Dans la lignée de la professionnalisation des clubs, comment l’intercommunalité peut-elle servir de levier de structuration ?
Marco Sentein -Les structures associatives sont naturellement amenées à devenir de plus en plus grandes, notamment en nombre de licenciés, à cause du manque de bénévoles et des contraintes réglementaires. L’intercommunalité peut être une solution, et le mouvement de fusion des clubs (par exemple, un club de 870 licenciés sur cinq communes au nord de Toulouse) force les élus à se poser la question du caractère communautaire des équipements. Si un club draine toute l’agglomération, il est normal que la charge financière des subventions soit portée par l’Interco, et non plus par les villes.
Pour conclure, si tu devais définir un nouveau modèle pour le sport associatif français ?

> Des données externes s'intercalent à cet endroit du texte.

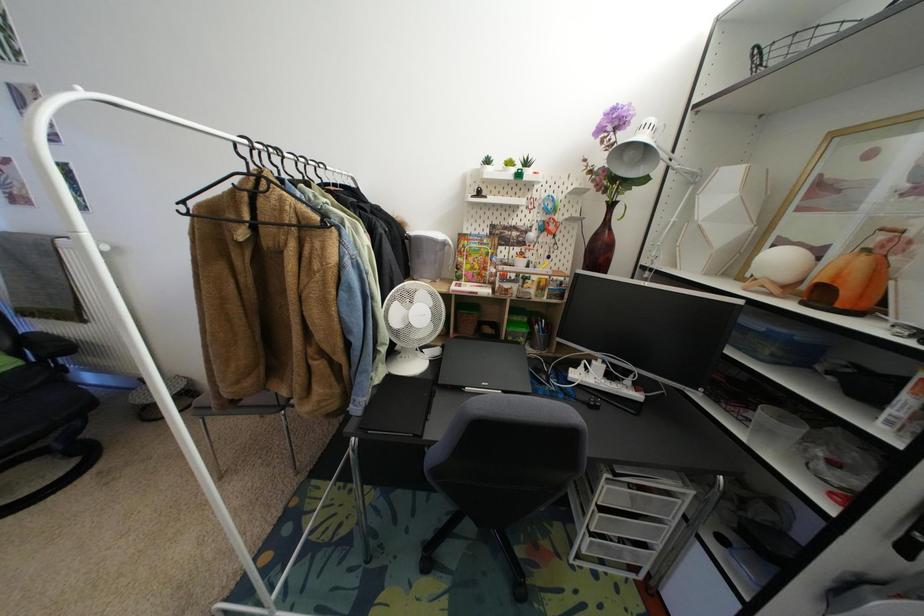
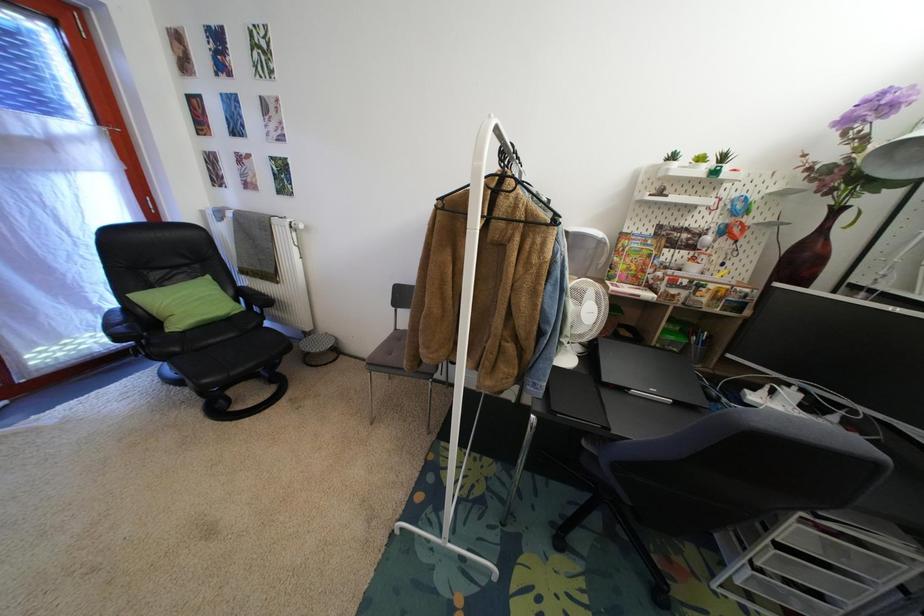
Question: Based on the continuous images, in which direction is the camera rotating? Reply with the corresponding letter.

Choices:
 (A) Left
 (B) Right
 (C) Up
 (D) Down

Answer: (A)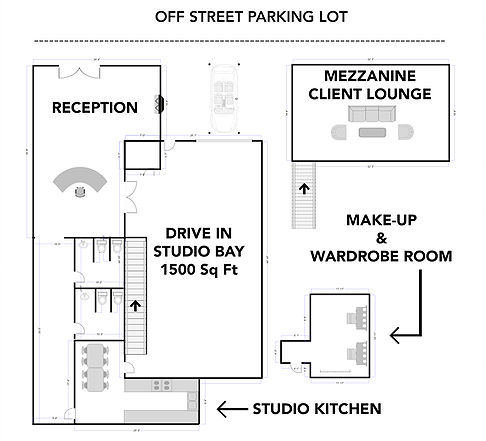
Where is `door`? door is located at coordinates (124, 203), (73, 278), (75, 325), (74, 412), (126, 367), (297, 364), (175, 143), (80, 69).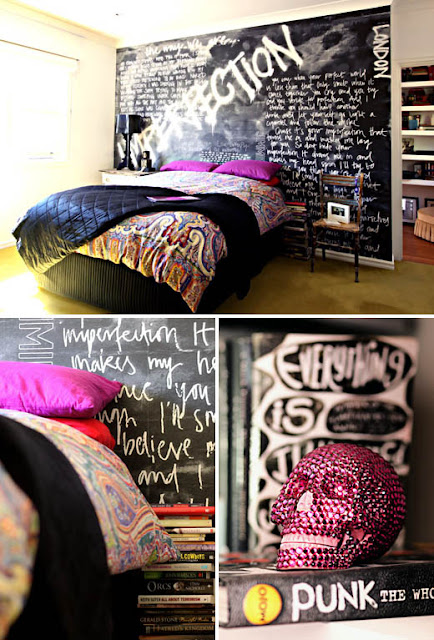
Locate an element on the screen. This screenshot has width=434, height=640. black comforter is located at coordinates (76, 212), (64, 504).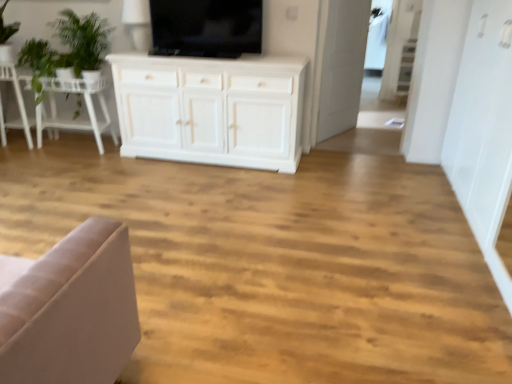
Question: From a real-world perspective, is black glossy tv at upper center above or below transparent glass door at upper right?

Choices:
 (A) above
 (B) below

Answer: (A)

Question: Is point (206, 0) positioned closer to the camera than point (372, 54)?

Choices:
 (A) farther
 (B) closer

Answer: (B)

Question: Which object is positioned farthest from the white wooden table at left?

Choices:
 (A) green fabric chair at left
 (B) green leafy plant at upper left
 (C) black glossy tv at upper center
 (D) transparent glass door at upper right

Answer: (D)

Question: Estimate the real-world distances between objects in this image. Which object is farther from the black glossy tv at upper center?

Choices:
 (A) green fabric chair at left
 (B) green leafy plant at upper left
 (C) white wooden table at left
 (D) transparent glass door at upper right

Answer: (D)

Marco Sentein -Le sport doit s’appuyer sur deux piliers : le bénévolat et la professionnalisation. Il faut garder la force du côté associatif bénévole, qui est unique à tous les autres pays. Cependant, pour éviter que les structures associatives n’explosent en vol, il est nécessaire de rendre le modèle plus structuré et professionnel. Cela pourrait signifier qu’à partir d’un certain seuil de licenciés (par exemple 300), les parties administratives et sportives doivent être obligatoirement professionnalisées, tout en gardant une proximité. Pour ce faire, il est important d’avoir un contrôle décentralisé des moyens alloués aux structures.
Le district a testé les cameras embarquées pour les arbitres Quels sont les premiers retours ?
Marco Sentein –
Plusieurs dispositifs ont été testé directement sur le terrain, avec des effets très concrets.
Le premier concerne l’usage de caméras embarquées sur les arbitres, dans le cadre d’un règlement fédéral. Dès leur mise en place, les comportements évoluent : le ton se modère, les attitudes se calment, aussi bien chez les joueurs que chez les encadrants et les spectateurs. Les arbitres, notamment les plus jeunes, expliquent qu’ils se sentent plus protégés et mentalement plus sereins pendant le match, au point d’oublier rapidement la présence de la caméra tout en conservant un sentiment de sécurité.
Le second dispositif repose sur un protocole partenarial associant le district, les maires et l’État, via un procureur référent sport. Il est activé en cas d’incident grave – bagarre générale, propos racistes, dégradations de vestiaires. Concrètement, le maire de la commune du club fautif et celui du club victime sont informés. Cette démarche, volontairement assumée comme “radicale”, produit des effets immédiats : les élus découvrent souvent des situations dont ils n’avaient pas connaissance, les clubs se sentent soutenus lorsqu’ils sont dépassés par certains comportements, et des solutions opérationnelles sont trouvées rapidement, qu’il s’agisse de médiation, de réparations, de sanctions ou d’un accompagnement renforcé.